Goriana address 266 Elizabeth St
Everlane address 28 Prince St
Mejuri address 42 Prince St
OAK + FORT address 68 Spring St
allbirds address 73 Spring St
Glossier address 72 Spring St
PAIGE Soho address 460 Brome St
Alo Yoga address 96 Spring St
A.P.C. address 131 Morcer St
Jenni Kayne Home Soho address 121 Greene St
Sporty & Rich address 133 Greene St
Shopify NY Space 131 Greene St
Automation that Frees Human Talent
Contrary to widespread fears, automation in 2025 is not aiming to replace people, but to empower them. Forward-thinking retailers are using AI to handle administrative and routine tasks, freeing up precious time so staff can focus on what really matters: listening, advising, solving problems, and building relationships.
This approach strengthens both culture and efficiency. When technology absorbs repetitive tasks, people can bring their value where it makes the difference: the experience.

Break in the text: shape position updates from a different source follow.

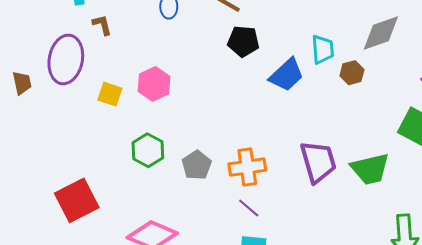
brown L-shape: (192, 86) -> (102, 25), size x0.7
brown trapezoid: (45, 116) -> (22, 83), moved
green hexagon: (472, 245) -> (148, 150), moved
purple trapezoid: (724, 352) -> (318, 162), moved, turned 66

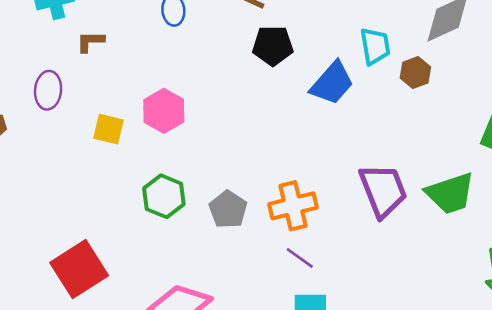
brown L-shape: (102, 25) -> (90, 42), turned -70
purple ellipse: (66, 59) -> (48, 90), size x0.6

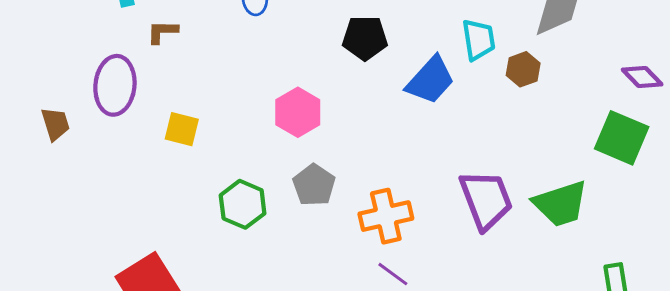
purple ellipse: (48, 90) -> (115, 85), size x1.4
pink hexagon: (164, 111) -> (298, 112), moved
gray pentagon: (228, 209) -> (314, 185), moved

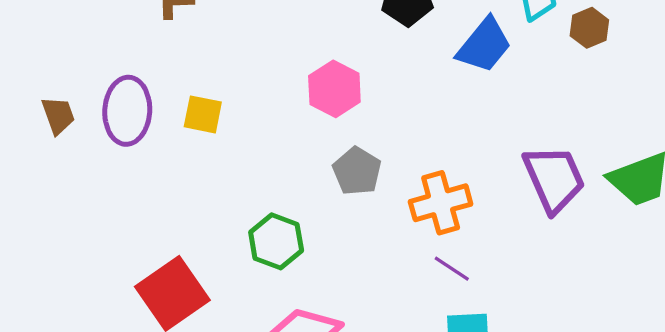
purple ellipse: (115, 85) -> (127, 111), moved
green hexagon: (243, 204) -> (276, 241), moved

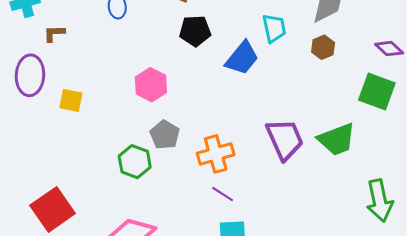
brown hexagon: (589, 28) -> (323, 47), moved
purple ellipse: (127, 111) -> (30, 75), moved
green hexagon: (276, 241) -> (135, 162), moved

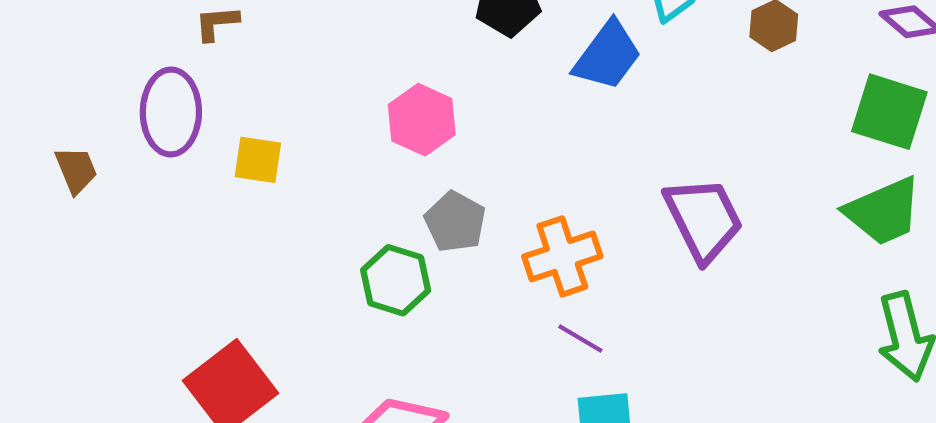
green trapezoid: (337, 139) -> (883, 211), moved

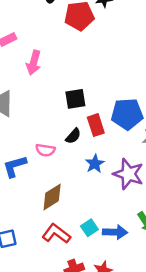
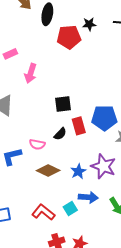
blue star: (95, 164) -> (78, 171), moved
brown diamond: (52, 197) -> (48, 170), moved, turned 55
blue arrow: (115, 232) -> (88, 197), moved

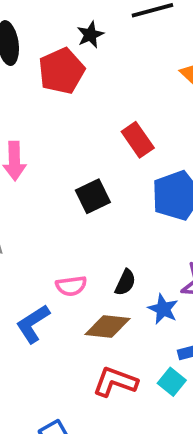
red rectangle: (79, 126) -> (138, 140), moved
black semicircle: (60, 134) -> (125, 282), moved
red L-shape: (43, 212) -> (115, 382), moved

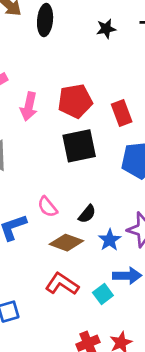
red pentagon: (61, 71) -> (75, 101), moved
black square: (93, 196) -> (79, 146), size x1.4
pink semicircle: (71, 286) -> (47, 207), turned 45

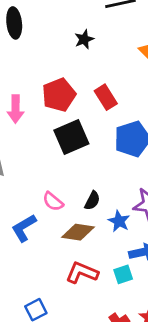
black star: (106, 29) -> (84, 39), moved
cyan square: (103, 294) -> (123, 274), turned 30

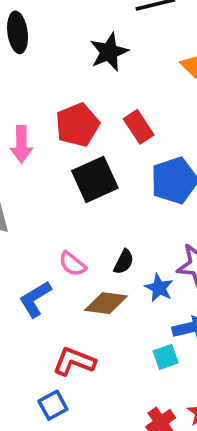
black star: (84, 39) -> (109, 52), size x1.5
red L-shape: (82, 273) -> (74, 361), moved

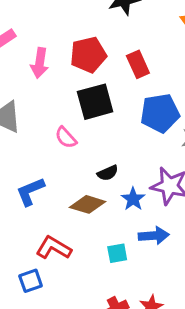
black semicircle: (124, 262) -> (108, 173), turned 30
pink semicircle: (72, 264) -> (66, 138), moved
cyan square: (166, 357) -> (117, 253), moved

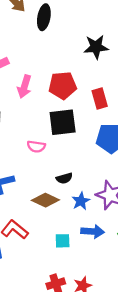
pink semicircle: (66, 138) -> (36, 146), turned -48

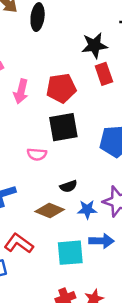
red rectangle: (100, 99) -> (104, 74), moved
blue star: (81, 201) -> (87, 209), turned 30
cyan square: (63, 241) -> (70, 253), size x1.6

And in a market dominated by speed, this very combination becomes decisive.
This is where the concept of operational elasticity comes into play: the ability to rapidly adapt operations, inventory, and staff to demand fluctuations. It is a competence rather than a function. And it is what protects profitability when the market accelerates, changes direction, or becomes unpredictable.
Prepare for the Future with a Strategic Ecosystem
To win the challenge of 2025, adopting a technology is not enough. You need to embrace an adaptive business ecosystem.
Collaboration between platforms and technology partners is what allows innovation at a speed that is difficult to achieve alone, especially when connecting data, processes, and customer experience without creating unnecessary complexity.
Whether it is about intercepting new habits (such as social commerce and new generations) or protecting data and trust with solid governance practices, the point remains the same: transforming disruption into an opportunity for reinvention.
In other words, the winner isn't the one who "does more AI", but the one who uses it to make the experience simpler and the organisation more elastic. 2025 will not reward perfect projects, but those who experiment well, measure quickly, and scale what works.